If the agency were fully staffed, the employees would each have about 15 days off a month. In reality, Chase said, they’re lucky to get six or seven.

“This leaves very little time for a home life,” she said. “I’ve missed the majority of holidays since I started and have missed many birthdays and major life events.”

Chase doesn’t have children, but said she has seen many mothers visiting theirs via FaceTime to maintain a daily connection.

Chase works every holiday so some who have children don’t have to.

“For those of us of tenure, it truly is an act of love,” she said.

While most jobs include some multi-tasking, this job demands it every minute.

Chace described the process experienced in the telecommunicator’s seat, in front of multiple computer screens, each displaying crucial information.

“First, we have to listen,” she said, explaining that means being fully present to gather important details, not merely poised to respond. “Then we have to think about what we need next that they haven’t already told us.”

Simultaneously, the call-takers have to anticipate what they will need to know next. It will depend upon the caller’s answer to follow-up questions.

“All while listening to the room to make sure whoever is going to dispatch doesn’t need more information,” she said. “It’s pretty nonstop.”

Typically, telecommunicators also are training new employees.

Up-to-speed telecommunicators have completed 1,600 to 1,700 hours of training, according to Chace.

She said 60-70 percent of the current workforce includes veterans like her who have been doing the job for more than eight years.

On Tuesday — Day 6 of eight straight — Chase moved from role to role. She covered dispatcher breaks, communicating with law-enforcement officers who were responding to situations that included a 15-year-old girl, allegedly high on methamphetamine, who was threatening to kill her family.

Moving back across the room, she began answering 911 calls. A man and woman were fighting. Chace had to calm the elderly man and extract details while the woman raged in the background.

A distraught elderly woman calls regularly to report an intruder in her home.
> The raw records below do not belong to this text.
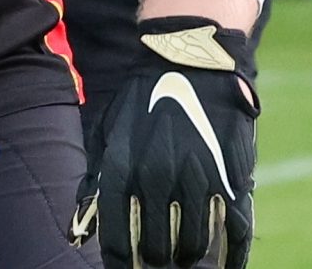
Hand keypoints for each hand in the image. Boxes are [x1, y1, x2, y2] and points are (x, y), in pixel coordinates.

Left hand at [71, 16, 258, 268]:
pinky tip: (227, 267)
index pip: (118, 242)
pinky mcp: (232, 177)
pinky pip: (236, 232)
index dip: (121, 265)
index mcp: (123, 172)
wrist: (189, 62)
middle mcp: (158, 180)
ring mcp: (197, 180)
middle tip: (157, 265)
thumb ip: (92, 187)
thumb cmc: (141, 102)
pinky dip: (233, 257)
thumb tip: (75, 234)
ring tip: (184, 262)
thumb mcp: (106, 136)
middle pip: (157, 251)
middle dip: (155, 264)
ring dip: (188, 261)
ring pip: (193, 246)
Each time, a unit is sent to her address, but there is never an intruder.

Endless patience is a must.

Chace copes by taking walks and leaving work behind the Communications Center door.

At home, she curls up with her cat and a book.

She enjoys video-gaming and goes to the shooting range.

“That’s a great stress-reliever,” she said.

At work, a door leads from “the floor” to a room where employees can break down if necessary.

It’s often necessary.

“We’re like a cup,” Chace said. “The longer we’re here, the more we experience, the larger our cups. Sometimes we can get rid of it before it overflows. Sometimes we can’t.”

She and fellow employees on the Critical Incident Stress Management Team offer peer-to-peer assistance, like counseling, she said.

“We help them talk through their feelings,” Chace said. “If somebody takes a particularly critical call or needs to talk or just wants to be by themselves in the dark, they can. And, we provide tissues, because it does get very stressful on the floor.”

She adds, “We try to keep it positive, not ‘You did this wrong or that wrong,’ because people do that to themselves enough.”

Public service was always the plan for Chace, whose parents were firefighters.

Despite the stress, long hours and subpar pay, she said, it’s her calling.

What’s left to love?

“Believe it or not, absolutely everything,” Chace said. “You have a feeling of accomplishment. Even if no one tells you, you know that something you’ve done that day saved a life. I couldn’t imagine myself doing anything else in my life. I found my niche.”

She keeps a picture with a message in one of the windows on a computer screen. It reads: “Every moment is a new beginning. Take a deep breath, smile and start again.”